▶ _Task prompt_: When the line containing "bodies will be" appears in the entries below, begin printing there and stop after the line containing "meteor show? Is"; print each of those lines exactly and no other line.

*** Begin section ***

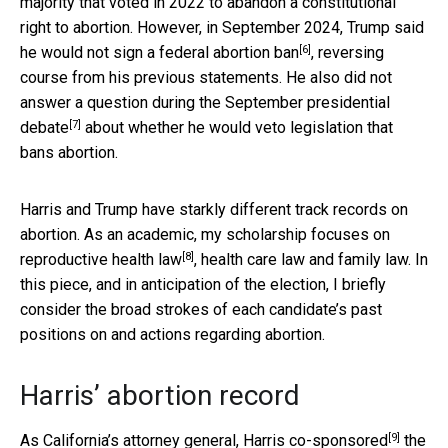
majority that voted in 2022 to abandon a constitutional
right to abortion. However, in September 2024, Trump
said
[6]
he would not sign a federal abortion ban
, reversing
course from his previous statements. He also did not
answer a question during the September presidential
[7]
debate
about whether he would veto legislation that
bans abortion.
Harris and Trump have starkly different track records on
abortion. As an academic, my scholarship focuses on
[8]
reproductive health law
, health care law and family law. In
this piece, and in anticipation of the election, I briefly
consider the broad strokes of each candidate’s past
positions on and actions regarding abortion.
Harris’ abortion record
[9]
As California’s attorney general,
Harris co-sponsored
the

*** End section ***
*** Begin section ***

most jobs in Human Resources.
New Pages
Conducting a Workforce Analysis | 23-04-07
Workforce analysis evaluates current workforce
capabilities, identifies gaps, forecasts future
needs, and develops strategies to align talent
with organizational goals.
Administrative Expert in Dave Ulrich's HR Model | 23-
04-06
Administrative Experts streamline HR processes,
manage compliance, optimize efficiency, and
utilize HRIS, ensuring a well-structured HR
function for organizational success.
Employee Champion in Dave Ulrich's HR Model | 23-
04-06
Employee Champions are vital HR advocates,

*** End section ***
*** Begin section ***

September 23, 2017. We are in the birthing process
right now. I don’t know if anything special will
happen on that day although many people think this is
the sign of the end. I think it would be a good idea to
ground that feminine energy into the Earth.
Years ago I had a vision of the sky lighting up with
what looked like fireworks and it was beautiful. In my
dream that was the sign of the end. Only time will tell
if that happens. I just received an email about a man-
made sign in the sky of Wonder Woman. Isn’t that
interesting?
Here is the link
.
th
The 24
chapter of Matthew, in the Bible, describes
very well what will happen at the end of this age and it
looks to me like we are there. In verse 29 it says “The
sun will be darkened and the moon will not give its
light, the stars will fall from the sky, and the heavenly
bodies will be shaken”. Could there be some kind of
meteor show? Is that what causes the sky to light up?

*** End section ***

▶ _Exercise result_:
bodies will be shaken”. Could there be some kind of
meteor show? Is that what causes the sky to light up?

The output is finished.